Arınç'ın diğer açıkalamalarından satır başları şöyle...
'ŞİMDİ BOZKURT İŞARETİ YAPIYOR'
Benim yıllarca camia içinde her şeyiyle bildiğim, tanıdığım, onun da yıllardan beri AK Parti'ye gönül verdiğine inandığım bir insan, şimdi bu işareti (bozkurt işareti) yapmaya başlamış. 'Ağabey biraz garip kaçmıyor mu' falan dedim. 'Ne yapalım talimat böyle' dedi.
'KENDİNİ İNKAR ETME'
MHP, bu Fethullah Gülen hocaefendi için, bu cemaat için bugüne kadar ne demiştir, alt alta getirebilirim. Onun mensupları, ağız dolusu ne kadar hakaret etmişlerdir, alt alta toplayabilirim. Kılıçdaroğlu ve ekibinde ne kadar insan varsa 'Fetoş' demekten başlayarak ne kadar hakaretler yapmışsa köküne kibrit suyu ekmek için ne kadar çalışmışsa kitaplar yazabilirim. Sen böyle bir partiye oy topluyorsun şimdi öyle mi? Bu çok yanlış. Ben kabahatliysem bana oy verme ama sen kendini de inkar etme.
'BİRİNCİ RAUNDU KAZANIRSAK...'
Geç anladık ama anladık. Dolayısıyla bu seçimi başarıyla geçirdiğimiz takdirde birinci raundu biz kazanmış olacağız, hükümet kazanmış olacak. Ondan sonra yanlış yapanlarla ilgili birtakım çalışmalar olacak. Cumhurbaşkanlığı seçimine giderken inşallah bu tür iftiralarla yalanlarla ve birbirine geçmiş birtakım organizasyonlarla karşılaşmamış olacağız. Ben 30 Mart akşamını sabırla beklemeyi öneriyorum.
'BERKİN ALVAN HEPİMİZİN EVLADI'
Berkin Elvan, hepimizin evladı sayalım, onun gibi Ali İsmail Korkmazlardan, diğerlerinden başlayarak söyleyeyim; bunlar sokak olaylarında hayatını kaybetmiş, bizim gençlerimizdir. İnşallah bundan sonra kesinlikle böyle bir olay yaşamayız. Bu olaylardan sonra yapılacak şey de ciddi bir adli soruşturmayla kimin sebebiyet verdiğini, bu ölümlere kimin yol açtığını ya silah olarak ya eylem olarak tespit etmek ve bunun cezasını vermek.
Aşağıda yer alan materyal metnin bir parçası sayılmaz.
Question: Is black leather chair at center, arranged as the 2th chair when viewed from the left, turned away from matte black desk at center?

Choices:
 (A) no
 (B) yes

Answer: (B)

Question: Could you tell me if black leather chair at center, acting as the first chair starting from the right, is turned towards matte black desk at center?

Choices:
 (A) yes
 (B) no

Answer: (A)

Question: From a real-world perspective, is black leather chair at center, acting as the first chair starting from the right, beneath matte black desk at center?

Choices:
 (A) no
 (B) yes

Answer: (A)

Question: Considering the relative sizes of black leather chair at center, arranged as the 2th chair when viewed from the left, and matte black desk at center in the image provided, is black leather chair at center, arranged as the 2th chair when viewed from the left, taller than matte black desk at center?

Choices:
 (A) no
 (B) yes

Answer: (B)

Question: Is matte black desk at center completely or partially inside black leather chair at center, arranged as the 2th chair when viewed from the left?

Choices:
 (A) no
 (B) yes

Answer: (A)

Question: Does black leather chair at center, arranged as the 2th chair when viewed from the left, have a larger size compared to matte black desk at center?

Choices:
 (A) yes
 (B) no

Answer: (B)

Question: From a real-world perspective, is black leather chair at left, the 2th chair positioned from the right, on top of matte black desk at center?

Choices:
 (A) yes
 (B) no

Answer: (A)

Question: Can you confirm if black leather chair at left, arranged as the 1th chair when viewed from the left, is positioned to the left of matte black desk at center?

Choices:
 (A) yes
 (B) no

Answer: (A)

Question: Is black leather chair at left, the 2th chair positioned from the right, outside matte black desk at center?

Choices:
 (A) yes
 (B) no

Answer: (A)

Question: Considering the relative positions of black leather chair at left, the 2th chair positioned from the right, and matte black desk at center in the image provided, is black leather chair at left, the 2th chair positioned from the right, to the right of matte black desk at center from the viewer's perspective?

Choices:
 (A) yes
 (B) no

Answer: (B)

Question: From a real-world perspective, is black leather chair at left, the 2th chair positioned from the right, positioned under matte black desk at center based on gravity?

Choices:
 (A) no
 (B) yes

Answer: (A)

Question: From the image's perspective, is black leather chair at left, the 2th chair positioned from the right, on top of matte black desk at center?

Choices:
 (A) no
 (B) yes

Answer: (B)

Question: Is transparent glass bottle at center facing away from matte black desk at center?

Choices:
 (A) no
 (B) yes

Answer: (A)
'ÖNDER'E KALDIYSAK YANDIK'
Sırrı Süreyya Önder'e kaldıysak yandık; 'Üçüncü köprüyü yıkacağım' diyor. Bu zihniyet, Türkiye'de iş yapmayan, aynı zamanda iş yaptırmayan ve bu tür şeyleri hala 'Malabadi Köprüsü bu durumdayken bu iş olmaz' düşüncesiyle eleştiren insanlar... 'Köprüyü yaptırmam, metroyu yaptırmam, ona karşı çıkarım' veya yanlış da olsa bir toplu konut yapılmış, 3-5 binden fazla insan konut sahibi olmuş, 'Ben bunu yıkarım' demek belki insanı meşhur edebilir. Arapların meşhur bir sözü vardır; 'Muhalefet et ki tanınasın' derler.
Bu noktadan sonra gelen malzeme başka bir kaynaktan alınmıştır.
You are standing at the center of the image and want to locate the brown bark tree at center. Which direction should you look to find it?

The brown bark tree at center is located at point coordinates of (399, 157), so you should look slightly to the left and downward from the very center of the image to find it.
'SENİN 7 TANE FEZLEKEN VAR'
Şimdi sen ortada fol yok, yumurta yokken 'baş çalan' diyorsun, başka şeyler diyorsun. Halbuki senin 7 tane, 95 tane de CHP'li milletvekili hakkında fezlekeler var. Biri de çok çirkin hatta. Fezleke demek, iddianame demektir. Yani soruşturma yapılmış, iddianame tanzim edilmiş ama milletvekilinin dokunulmazlığı olduğu için yargılamaya geçilmiyor.
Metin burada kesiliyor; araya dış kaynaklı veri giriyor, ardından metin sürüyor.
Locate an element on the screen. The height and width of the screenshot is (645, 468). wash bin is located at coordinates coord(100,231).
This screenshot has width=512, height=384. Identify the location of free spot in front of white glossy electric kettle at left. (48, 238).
Mesela Muharrem İnce ile ilgili fezlekeyi okudum. 8 sayfa, bütün dinlemeler, kadının ifadesi, onun bunun ifadesi var. Sadece bunun ifadesi alınamamış. Şimdi burada bir iddianame var, biz onlar hakkında kürsüye çıktığı zaman kötü şeyler söylemiyoruz, utanıyoruz en azından ama hakkında hiçbir şey olmayan bir başbakana veya bakanlara sen hakaret ediyorsun. Bir siyasetçi bu kadar siyaset dışı, edep dışı, ahlak dışı bir konuşma yapmamalı.
'KILIÇDAROĞLU VAZGEÇSE...'
Bizimki bunlara dayanamaz. Zaten onun bu zayıf noktasını bilenler, hep buraya hücum ederler. Oğlu için, eşi için, kendisi için bir şey söyleyeceksin, buna karşı durması, dayanması mümkün değil Sayın Başbakan'ın. O yüzden o da üslubunu, karşıdakinin bu sözlerine karşılık yükseltebiliyor. Belki de o da onlara karşılık verirken aynı şekilde, sert bir biçimde konuşabiliyor. Dolayısıyla bu işi başlatana, bu işi büyütene bakmak lazım ama ne olursa olsun, bir yerde siyasetçinin bu üslubundan vazgeçmesi gerekir. Vazgeçen Kılıçdaroğlu olsa Başbakan'ın bu konuda söyleyecek bir şeyi kalmaz.